Tony eyed her speculatively.  “I’m not sure if you’re entirely right about that.”

Emily frowned.  “What do you mean?”

Tony looked at her for a long moment.

Emily winced.  “No,” she said.  “Dependent on me?  Are you joking?”  She forced a laugh. 

Tony just shook his head and looked at his empty glass.  “I really can’t stand tonic after a while.  Perhaps they’ll fix me a Shirley Temple if I act ingenuous enough.”

He disappeared in the direction of the bar.

Emily’s eyes searched the room, and found Emma’s, surprisingly, looking down at her from one of the balconies.  They were sad, almost, and magnetic, pulling her towards the staircase, until Emma registered the returned gaze.  Then they snapped back to sharp and hard, and she looked away.

Emily pressed her fists to her face.  There was something, it was clear, but she didn’t know how long she could take this push and pull.

Suddenly there was a crash, and a sharp thought piercing into her mind.

<< He’s here!  He’s coming in! >>

The door to the ballroom burst off its hinges, and in charged some kind of monster.  His skin was a sickly blue, and needles were arrayed on his fingertips like the spines of a porcupine.  Emily couldn’t see his face because it was shielded by a dome-shaped metal helmet.

<< I can’t control him! >>

Jubilee dropped from the balcony onto his back, and he yelled, trying to throw her off, slapping back over his shoulders with his spiny fingers.

Where was Crooke?  Emily had lost track of him.  The monster threw Jubilee; she flipped easily through the air and landed on her feet, then charged after him.  But he had spotted Janine and was rushing towards her.

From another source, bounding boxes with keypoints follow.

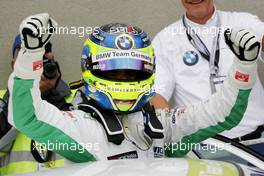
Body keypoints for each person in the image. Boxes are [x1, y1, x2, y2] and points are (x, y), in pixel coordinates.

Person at [7, 13, 260, 162]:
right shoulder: (81, 128)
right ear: (89, 67)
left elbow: (223, 113)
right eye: (115, 70)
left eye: (134, 71)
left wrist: (244, 65)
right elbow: (26, 115)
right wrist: (31, 53)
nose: (125, 78)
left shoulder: (163, 125)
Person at [150, 0, 264, 154]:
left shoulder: (243, 21)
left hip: (257, 142)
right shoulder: (165, 39)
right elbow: (156, 95)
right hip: (203, 150)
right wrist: (167, 138)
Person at [0, 33, 74, 175]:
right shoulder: (2, 102)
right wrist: (23, 97)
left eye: (43, 53)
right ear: (13, 65)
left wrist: (54, 95)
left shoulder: (75, 99)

There was Crooke!  Rushing towards Janine, “Get down!” he yelled and lunged for her.

There was a glint of something in his hand, and it all came together.  Of course the syringe was full of Fentanyl, because the monster’s blood only killed humans!  She locked eyes with Janine, who had come to the same conclusion she had.  Her gun was in her hand.  Crooke reached Janine, his hand shooting out towards her neck.

“Down!” she mouthed.  Janine dropped.

A gunshot rang out.

A body fell.

Blood spread across the parquet.

And with a tinkle, a glass syringe rolled away from Crooke’s hand.